September has been a doozy for Ivanka Trump.
From interrupting meetings, to needing a grown-up's permission to talk to her dad, to the revelation that she used a private email to conduct government business, this has been a bad few weeks for the first daughter. September's not even over, but here's a roundup of the 35-year-old's very bad month:
Busting up a party in the Oval Office
Trump interrupted a key meeting between her father and bipartisan lawmakers focusing on raising the debt ceiling.
"Toward the end of the meeting Ivanka Trump entered the Oval Office to ‘say hello’ and the meeting careened off topic," a Democratic aide said, NBC News reported Sept. 6. "Republican leaders were visibly annoyed by Ivanka’s presence."
The first daughter was supposedly meant to enter the meeting and pitch her child care plan. More on that later.
How about those emails?
Trump began emailing the heads of major organizations like the United States Small Business Administration, asking to work with them and “explore opportunities to collaborate” after her father won the election—all the while using a private email account. The emails were obtained by the non-profit American Oversight and shared exclusively with Newsweek.
"Yet again we see that there’s one rule for the Trump family and another for everyone else," American Oversight's Executive Director Austin Evers said Monday. "It’s simply breathtaking that both Ivanka and Jared Kushner would conduct government [work] on a personal email account after running a campaign centered on that very issue. The fact that they would brazenly ignore rules governing email use raises even more questions about their judgment and fitness to hold positions in the White House."
It's even more ironic, given that the Trump campaign made a major issue of Hillary Clinton's use of private email during her time as Secretary of State. This week, Clinton slammed Trump's use of non-government email as the "height of hypocrisy."
Failure to launch child care
The first daughter’s child care plan would provide thousands of dollars in additional support to some of the nation’s wealthiest mothers, while working class families see as little as $5.55 extra annually, according to an analysis by the Center for American Progress. The initiative is seemingly dead on arrival, despite pleading with her father to work on the legislation since before his election. “Daddy, daddy, we have to do this,” the president recalled her saying during an Iowa rally last year.
Her failure has provided Democrats an opportunity to live up to their "Better Deals" platform, unveiling the Child Care for Working Families Act on Sept. 14.
"Instead of helping the one percent in this country with a new child care tax cut as some in the Trump administration are pushing," Senate Minority Leader Chuck Schumer said, "Democrats are offering a better deal on the high cost of child care for working families, families in the middle and those trying to get to the middle, who need it the most."
Permission to speak with daddy, please
In an effort to re-establish order in the White House, Chief of Staff John Kelly created a new chain of command that requires virtually all advisers to report directly to him.
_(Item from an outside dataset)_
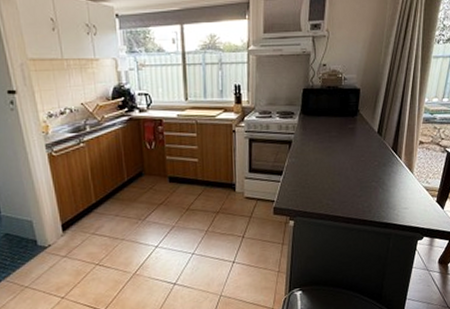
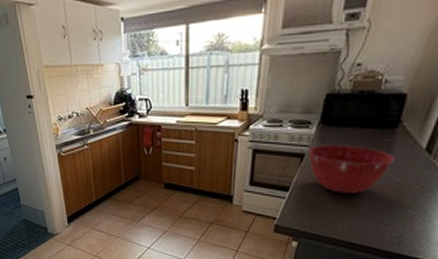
mixing bowl: none [294,131,358,173] -> present [307,145,395,193]

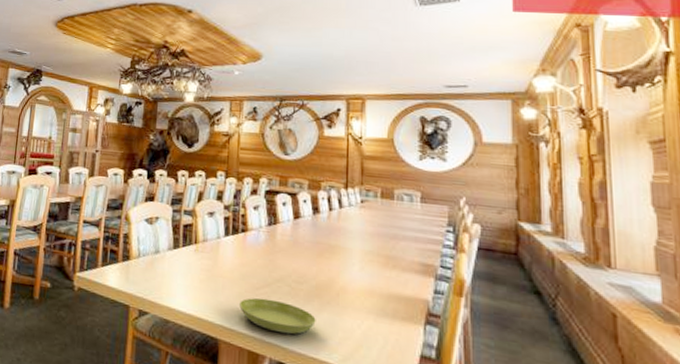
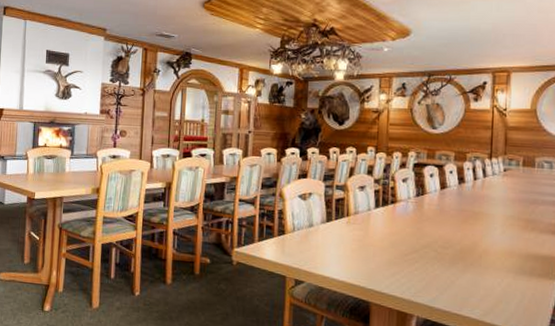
saucer: present [239,297,316,334] -> none [389,263,460,294]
Ivanka Trump, one of the president’s closest advisers, must seek permission from Kelly before speaking to her father about any government issues, the Washington Post reported this month.
The first daughter has followed his direction, at least to some extent; she ran by Kelly each of her meetings with foreign governments and organizations at the U.N. General Assembly in New York earlier this month.
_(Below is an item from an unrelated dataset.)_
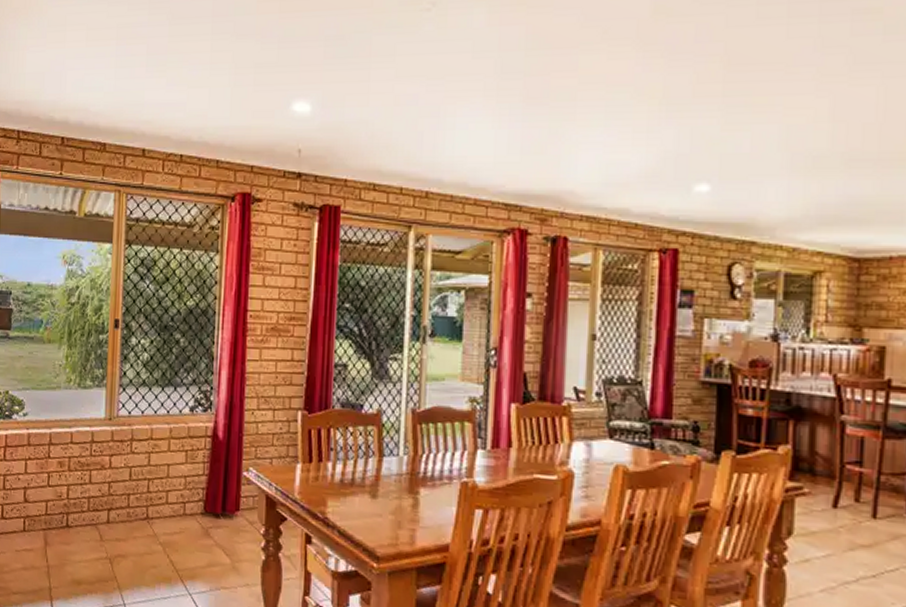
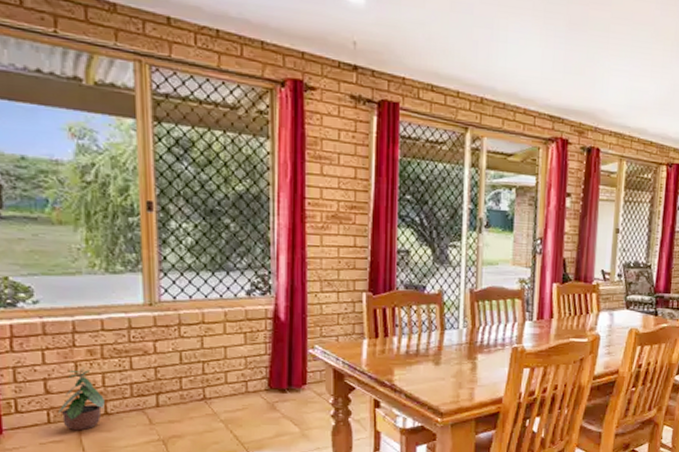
potted plant: none [31,478,67,542] -> present [57,367,105,431]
The Ivanka Trump brand’s secretive Chinese dealings
The first daughter’s fashion brand has become less transparent since Trump assumed the Oval Office, the Associated Press reported Tuesday, citing less disclosure around which licensees are creating products for the Ivanka Trump brand, and which companies are involved in shipping them.
The cloud of secrecy over Trump’s business in China could raise concerns over her susceptibility to being influenced by Chinese officials, and whether she and her husband Jared Kushner are making economic deals that could crush American jobs but benefit business owners such as themselves.
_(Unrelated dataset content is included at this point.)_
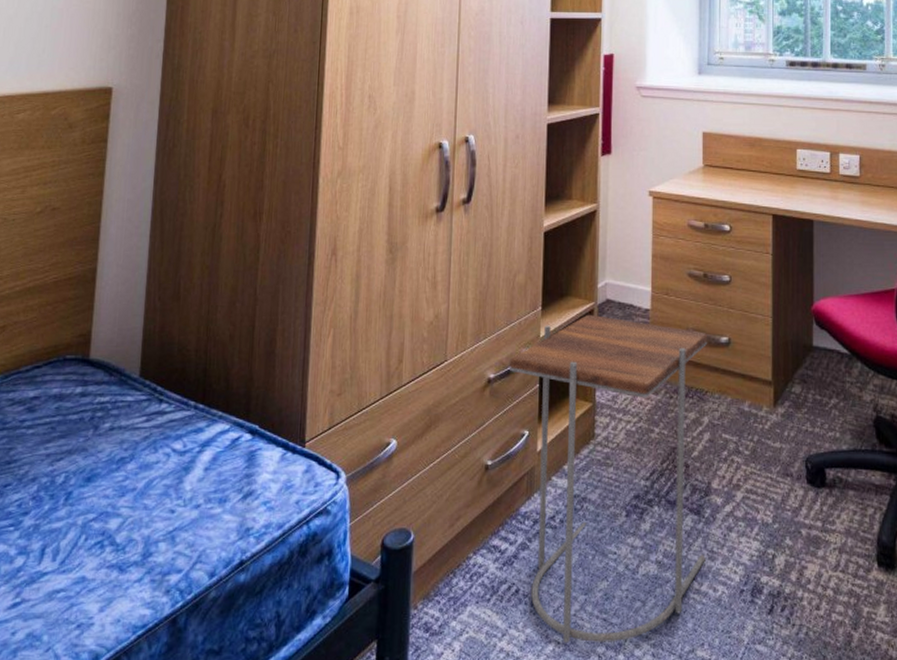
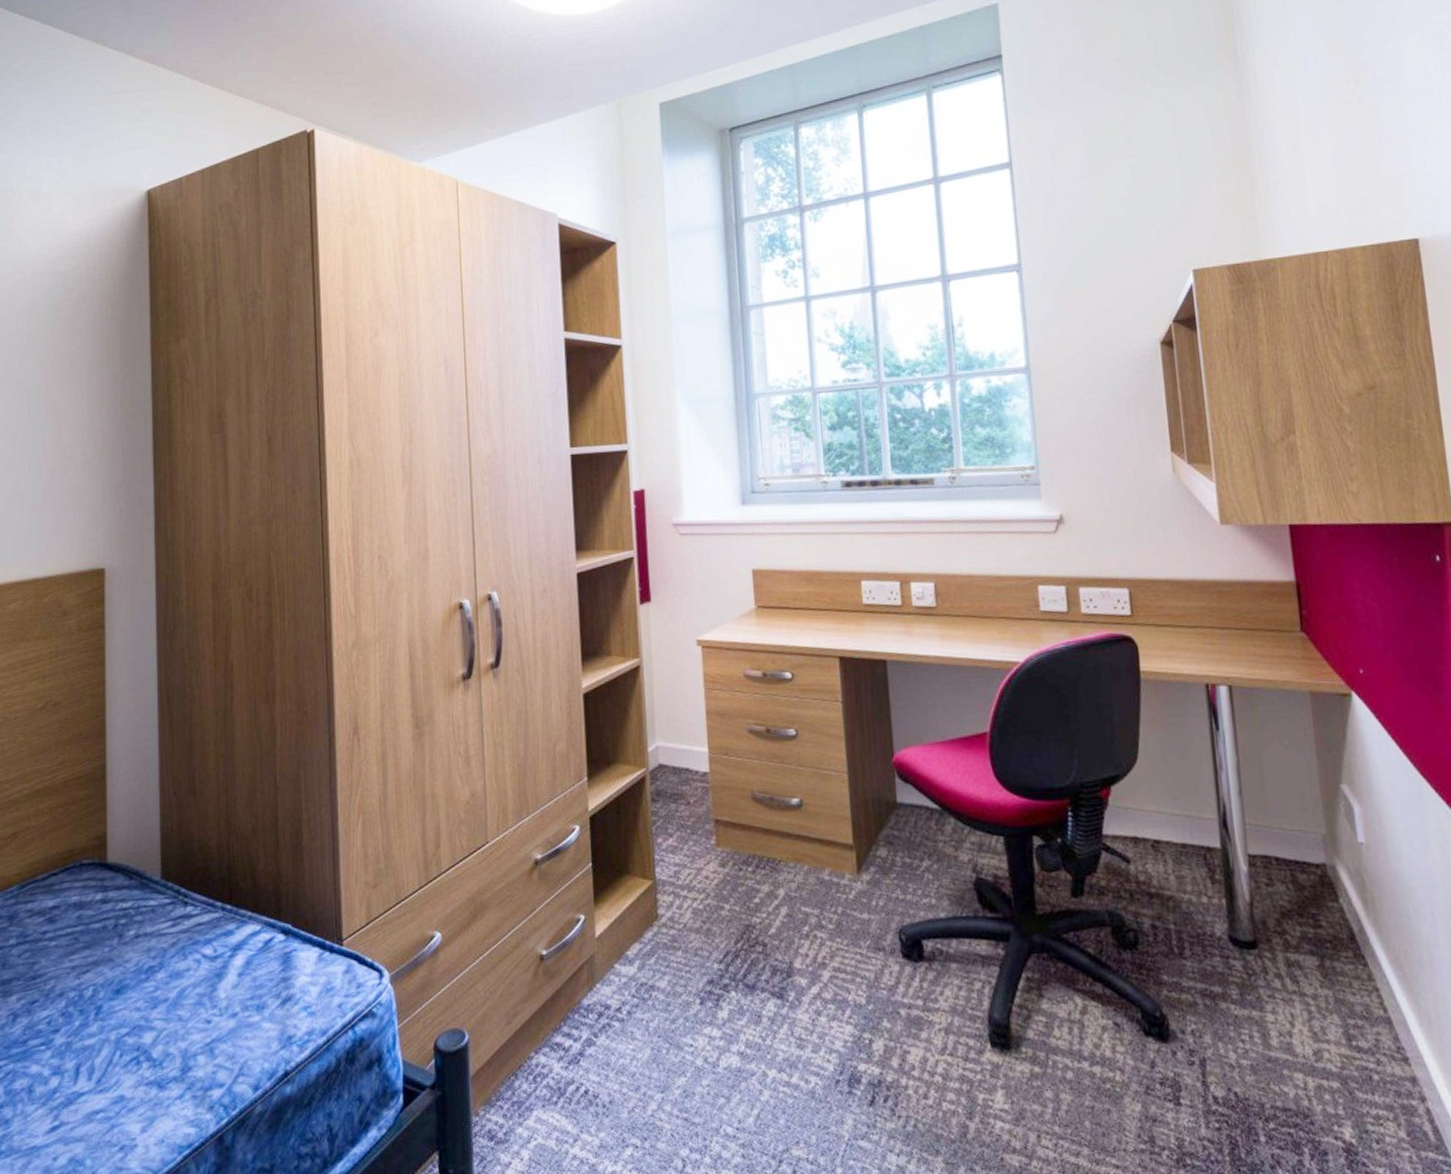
side table: present [509,314,708,643] -> none [556,782,794,1147]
Trump's brand manager Abigail Klem said Ivanka Trump's businesses do not get subsidies from the Chinese government, but admitted that its licensees might.
“We license the rights to our brand name to licensing companies that have their own supply chains and distribution networks,” Klem told the AP. “The brand receives royalties on sales to wholesalers and would not benefit if a licensee increased its profit margin by obtaining goods at a lower cost.”
She's accused of not even liking her nephew!
As if Trump hasn’t received enough criticism, Hollywood A-list celebrity and queen of Twitter Chrissy Teigen corrected her using the word "otherwise" in a tweet about her baby nephew, Luke Trump.
"Cuddling my little nephew Luke... the best part of an otherwise incredible day!" Trump tweeted Wednesday.
Teigen for the slam: "Otherwise implies you did not like hangin with this baby," the supermodel said. "Overall, is the word."
Overall, this has been a no good, very bad, terrible month for the president's daughter.